··· Kutipan untuk Dibaca ···
Kisah Kanal Musik MTV: Si Pendisrupsi yang Akhirnya Terempas

MTV umumkan akan menutup hampir semua siaran kanalnya di akhir tahun ini. Kini MTV harus menerima fakta bahwa streaming telah menggantikan video.

Penayangan video musik band The Buggles berjudul “Video Killed the Radio Star” pada Selasa, 1 Agustus 1981 silam jadi momen bersejarah bagi dunia industri pertelevisian dan musik. Hari tersebut merupakan hari rilis kanal Music Television (MTV).

MTV segera menjelma menjadi acuan tren yang bertahan hingga 2 dekade lebih. MTV menawarkan sesuatu yang revolusioner: aliran video musik tanpa henti, kisah visual, dan budaya anak muda yang dikemas dalam satu format yang diterima oleh dunia.

Melalui pemutaran lagu plus video di layar kaca, inovasi MTV mendisrupsi radio. Jauh sebelum ada YouTube, TikTok, dan rekomendasi berbasis kecerdasan buatan, MTV-lah yang menjadi ‘algoritma’ tersebut.

Semua orang menantikan countdown dan ajang penghargaan MTV, menciptakan ritual bersama yang membentuk budaya anak muda, selera musik, dan bahkan komunitasnya tersendiri.

Namun roda berputar bagi MTV. Pekan lalu, mereka mengumumkan akan menutup beragam kanal musiknya di Inggris akhir tahun ini. Hanya kanal MTV HD yang dipertahankan. Namun kanal tersebut lebih berfokus pada konten reality show ketimbang musik.

Alasannya, jumlah penonton TV menurun drastis. Algoritma menggantikan peran video jockeys (VJ) atau pembawa acara. Scrolling tanpa akhir menghapus rasa antusias menunggu lagu atau acara berikutnya.

Saat MTV perlahan menghilang dari sejarah, yang lenyap bukan hanya saluran TV, tetapi juga era ketika musik mempersatukan banyak orang dalam detak yang sama.

Masa Keemasan

MTV langsung menggebrak di awal kemunculannya. Publik terpukau cara MTV menyulap sajian musik yang tidak lagi hanya didengar, tetapi juga dilihat dan dirasakan melalui video musik.

Para musisi pun memanfaatkan momentum ini untuk menceritakan kisah lewat video, memadukan musik, fesyen, dan performa visual. Michael Jackson, sang Raja Pop, adalah bukti nyata pengaruh MTV terhadap kariernya.

Lagu-lagu seperti Thriller, Beat It, dan Billie Jean membawa Michael menuju puncak ketenaran.

Baca juga: Belajar dari Sukatani: Meski Otoritas Menekan, Musik Punk Tetap Melawan

Seniman lain seperti Duran Duran dan Madonna turut memanfaatkan MTV untuk mengantarkan mereka pada popularitas yang cukup awet.
···
Perintah 1
Tuliskan kembali bagian artikel tentang MTV, mulai dari "MTV umumkan akan" dan berakhir pada "menjadi ‘algoritma’ tersebut.".
Perintah 2
Menurut artikel tentang MTV, pada tanggal berapa kanal MTV dirilis?
··· Informasi Hasil Ekstraksi ···
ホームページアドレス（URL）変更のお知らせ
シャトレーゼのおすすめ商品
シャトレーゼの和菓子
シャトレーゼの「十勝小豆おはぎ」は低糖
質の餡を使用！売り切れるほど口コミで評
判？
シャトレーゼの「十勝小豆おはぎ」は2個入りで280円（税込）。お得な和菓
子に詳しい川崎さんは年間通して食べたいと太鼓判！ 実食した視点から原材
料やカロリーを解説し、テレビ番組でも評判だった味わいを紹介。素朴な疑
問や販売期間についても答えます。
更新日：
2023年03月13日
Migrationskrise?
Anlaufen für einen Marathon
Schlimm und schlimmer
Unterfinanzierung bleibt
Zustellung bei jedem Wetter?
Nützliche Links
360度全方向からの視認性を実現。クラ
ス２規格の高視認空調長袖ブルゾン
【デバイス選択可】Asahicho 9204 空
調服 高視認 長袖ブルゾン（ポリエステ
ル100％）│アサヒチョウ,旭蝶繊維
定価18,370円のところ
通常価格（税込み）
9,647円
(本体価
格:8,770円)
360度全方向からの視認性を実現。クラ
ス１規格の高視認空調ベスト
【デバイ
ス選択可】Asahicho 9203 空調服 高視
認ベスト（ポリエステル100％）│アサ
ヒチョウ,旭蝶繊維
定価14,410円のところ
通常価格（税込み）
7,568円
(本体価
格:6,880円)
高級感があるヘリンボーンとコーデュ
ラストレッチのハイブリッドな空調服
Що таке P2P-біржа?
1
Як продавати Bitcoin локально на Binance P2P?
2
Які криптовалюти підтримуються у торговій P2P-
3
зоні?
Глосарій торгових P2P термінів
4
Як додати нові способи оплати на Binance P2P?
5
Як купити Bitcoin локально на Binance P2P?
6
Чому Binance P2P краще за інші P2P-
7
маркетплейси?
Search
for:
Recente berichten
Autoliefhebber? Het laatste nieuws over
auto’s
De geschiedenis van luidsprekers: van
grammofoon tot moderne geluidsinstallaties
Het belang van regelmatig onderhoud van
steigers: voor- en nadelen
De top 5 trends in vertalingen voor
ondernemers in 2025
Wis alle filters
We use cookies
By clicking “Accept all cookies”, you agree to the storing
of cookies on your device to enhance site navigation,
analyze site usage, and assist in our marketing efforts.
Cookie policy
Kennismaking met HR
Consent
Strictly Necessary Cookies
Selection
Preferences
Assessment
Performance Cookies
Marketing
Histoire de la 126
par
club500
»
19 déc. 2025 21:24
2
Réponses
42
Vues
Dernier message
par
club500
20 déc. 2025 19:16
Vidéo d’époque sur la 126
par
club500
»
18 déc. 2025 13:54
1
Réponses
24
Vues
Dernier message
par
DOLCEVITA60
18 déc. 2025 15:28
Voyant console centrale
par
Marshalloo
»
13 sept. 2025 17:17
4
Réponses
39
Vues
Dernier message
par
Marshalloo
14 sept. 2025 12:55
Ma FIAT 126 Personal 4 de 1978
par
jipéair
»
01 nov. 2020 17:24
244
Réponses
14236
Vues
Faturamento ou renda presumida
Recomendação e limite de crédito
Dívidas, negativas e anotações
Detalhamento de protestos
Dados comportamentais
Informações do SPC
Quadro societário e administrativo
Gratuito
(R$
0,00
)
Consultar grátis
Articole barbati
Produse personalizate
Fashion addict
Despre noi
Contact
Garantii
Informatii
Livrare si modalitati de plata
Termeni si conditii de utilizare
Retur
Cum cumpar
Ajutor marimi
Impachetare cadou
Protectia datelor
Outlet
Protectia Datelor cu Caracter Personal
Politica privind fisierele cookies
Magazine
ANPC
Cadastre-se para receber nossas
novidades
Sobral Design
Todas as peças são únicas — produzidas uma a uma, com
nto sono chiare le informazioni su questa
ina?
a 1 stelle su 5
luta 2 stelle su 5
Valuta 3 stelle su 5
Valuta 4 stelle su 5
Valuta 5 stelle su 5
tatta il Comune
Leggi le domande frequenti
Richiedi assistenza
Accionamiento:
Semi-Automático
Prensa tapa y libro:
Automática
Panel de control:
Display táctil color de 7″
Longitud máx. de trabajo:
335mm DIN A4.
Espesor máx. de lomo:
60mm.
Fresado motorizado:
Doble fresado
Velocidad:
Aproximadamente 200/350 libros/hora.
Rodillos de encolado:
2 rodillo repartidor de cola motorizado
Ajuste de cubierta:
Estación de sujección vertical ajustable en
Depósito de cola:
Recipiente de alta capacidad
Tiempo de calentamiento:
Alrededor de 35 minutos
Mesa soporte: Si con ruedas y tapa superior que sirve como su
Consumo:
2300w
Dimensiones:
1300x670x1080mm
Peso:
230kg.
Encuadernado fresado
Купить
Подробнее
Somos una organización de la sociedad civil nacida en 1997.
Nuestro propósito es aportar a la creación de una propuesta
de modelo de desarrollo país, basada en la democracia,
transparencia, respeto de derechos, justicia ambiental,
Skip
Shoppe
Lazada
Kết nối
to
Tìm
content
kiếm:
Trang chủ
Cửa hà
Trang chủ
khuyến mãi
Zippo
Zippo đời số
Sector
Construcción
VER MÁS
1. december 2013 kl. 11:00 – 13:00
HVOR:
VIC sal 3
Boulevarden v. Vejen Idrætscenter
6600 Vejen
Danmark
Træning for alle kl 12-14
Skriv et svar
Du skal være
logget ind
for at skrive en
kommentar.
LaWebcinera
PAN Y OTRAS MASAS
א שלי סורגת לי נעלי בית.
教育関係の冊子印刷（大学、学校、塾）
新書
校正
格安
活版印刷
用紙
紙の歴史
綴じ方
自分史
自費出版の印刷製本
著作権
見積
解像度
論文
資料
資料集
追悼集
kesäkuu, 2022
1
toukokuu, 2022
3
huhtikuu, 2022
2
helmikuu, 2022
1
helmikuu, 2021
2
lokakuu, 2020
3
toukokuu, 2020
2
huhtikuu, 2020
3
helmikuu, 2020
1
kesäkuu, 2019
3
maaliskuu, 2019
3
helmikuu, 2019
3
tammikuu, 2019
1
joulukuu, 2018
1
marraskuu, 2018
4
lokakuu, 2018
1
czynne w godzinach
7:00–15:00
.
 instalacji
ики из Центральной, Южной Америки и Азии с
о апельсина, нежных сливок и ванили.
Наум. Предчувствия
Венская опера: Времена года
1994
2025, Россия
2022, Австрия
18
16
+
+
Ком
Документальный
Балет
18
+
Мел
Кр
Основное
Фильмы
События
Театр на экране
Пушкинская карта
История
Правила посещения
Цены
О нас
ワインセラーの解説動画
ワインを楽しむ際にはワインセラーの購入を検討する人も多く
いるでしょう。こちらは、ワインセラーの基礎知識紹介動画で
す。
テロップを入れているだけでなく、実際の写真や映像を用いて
···
Hasil 1
MTV umumkan akan menutup hampir semua siaran kanalnya di akhir tahun ini. Kini MTV harus menerima fakta bahwa streaming telah menggantikan video.

Penayangan video musik band The Buggles berjudul “Video Killed the Radio Star” pada Selasa, 1 Agustus 1981 silam jadi momen bersejarah bagi dunia industri pertelevisian dan musik. Hari tersebut merupakan hari rilis kanal Music Television (MTV).

MTV segera menjelma menjadi acuan tren yang bertahan hingga 2 dekade lebih. MTV menawarkan sesuatu yang revolusioner: aliran video musik tanpa henti, kisah visual, dan budaya anak muda yang dikemas dalam satu format yang diterima oleh dunia.

Melalui pemutaran lagu plus video di layar kaca, inovasi MTV mendisrupsi radio. Jauh sebelum ada YouTube, TikTok, dan rekomendasi berbasis kecerdasan buatan, MTV-lah yang menjadi ‘algoritma’ tersebut.

Hasil 2
Kanal MTV dirilis pada Selasa, 1 Agustus 1981.